Went to a fabulous little yarn shop with [profile] undycatthat I never knew existed called 3 Kittens.  They are the only place I've ever seen locally that carries wool and silk embroidery threads, and they had a huge selection!  They had lots of cool knitting yarns, too.  It's in Lilydale, which is just south of the river from St. Paul, off 35E.  It's my new favorite fiber shop!

The Loot! )


Now I'm determined to finish the squares and bars pillow so I can start something new with all my new threads!  I pulled it out and took photos of it just for the heck of it:


This weekend I also finally finished my red silk corset.

I finally got around to taking pictures of my mitten!


And I also made a little orange basket for the kitchen.

I feel so productive!  Today I still need to catch up on some mending and some more loose ends, but I'm still eager to start on a real new project.  Hopefully soon!
elizabeth_mn: (needlecraft)
I had such a trying day yesterday.  I had to drive out to small-town Wisconsin for a dance group photo shoot.  Basically we spent about 4 hours dancing while the photographer took photos and video.  We had to pose for about a zillion still photos as well.  I was exhausted by the end.  I'm still pretty tired.

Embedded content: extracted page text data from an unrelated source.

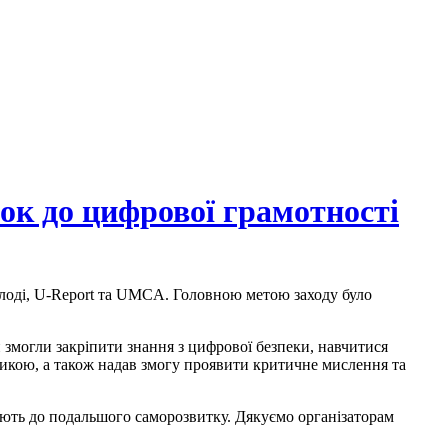
рок до цифрової грамотності
молоді, U-Report та UMCA. Головною метою заходу було
 змогли закріпити знання з цифрової безпеки, навчитися
ктикою, а також надав змогу проявити критичне мислення та
ують до подальшого саморозвитку. Дякуємо організаторам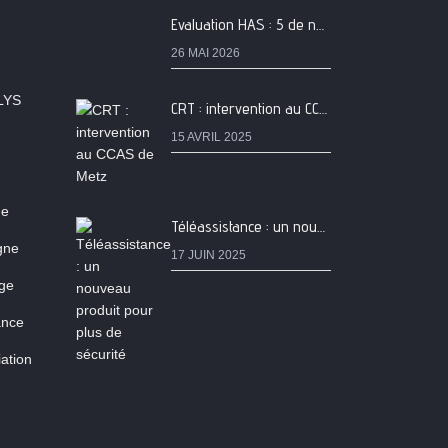
Evaluation HAS : 5 de nos services classés A
26 MAI 2026
LYS
CRT : intervention au CCAS de Metz
15 AVRIL 2025
ne
Téléassistance : un nouveau produit pour plus de sécurité
igne
17 JUIN 2025
age
ance
ation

I've been working on my pink mitten!  I've reached the end of the thumb gusset and put the thumb stitches on a holder, and I've continued about another inch up the hand.  I learned a new increase while I was doing the thumb gusset, yay!  I was a little nervous and confused about the part where the stitches go on the holder, I wasn't quite sure where/how to re-join the hand stitches, but by the time I got there, it made sense.  I think I might try to take a photo of it today.

Friday I finished two pairs of new flannel jammies (spaceships!) for the man and myself.  Other than that and knitting, I've been making lists (I'm very good at that, not that I actually do the things I write down).  Hopefully this week I can make the few new winter skirts I bought fabric for, complete the half-done pinstripe vest for the HB, do a little mending, and tie up some loose ends on a couple almost-done projects.
elizabeth_mn: (needlecraft)
So after finishing the two winter hats last month (and they both have buttons on them and are completely done now) I decided I needed some mittens.  And of course, I had to have bright pink ones.  At first, I thought, "I'll make some dark, plain, black/grey mittens, that's practical and they will match everything."  Thank goodness I realized how silly an idea that was! Winter here already gets so bleak, I need a break from the grey, I need mittens that will make me smile.

I tried to find some more of the pink yarn I made the hat out of, the Malabrigo merino, but no one had any at any of the knitting shops around here.  So I ordered some online from some random yarn place.  Of course, the color is different, which was kind of to be expected what with dye lots and all.  The pink is a shade cooler and there is more white in the varegated random design.  But it's really suble and I still think it will match my hat well enough.

I started on a mitten last night.  I'm working in the round on double-points.  I originally wanted to work some flat mittens but I'm using the Knit to Fit pattern which is in the round.  I love Knit to Fit; there isn't really a pattern, it's more like a formula, so you can make any size, with any yarn, with any gauge.  I have the sock, hat, and mitten pattern, but so far I have only used the hat.

I've got about an inch of ribbing done, but already it feels like it's going pretty fast.  I hope it works out, my last few tries at mittens have been total disasters.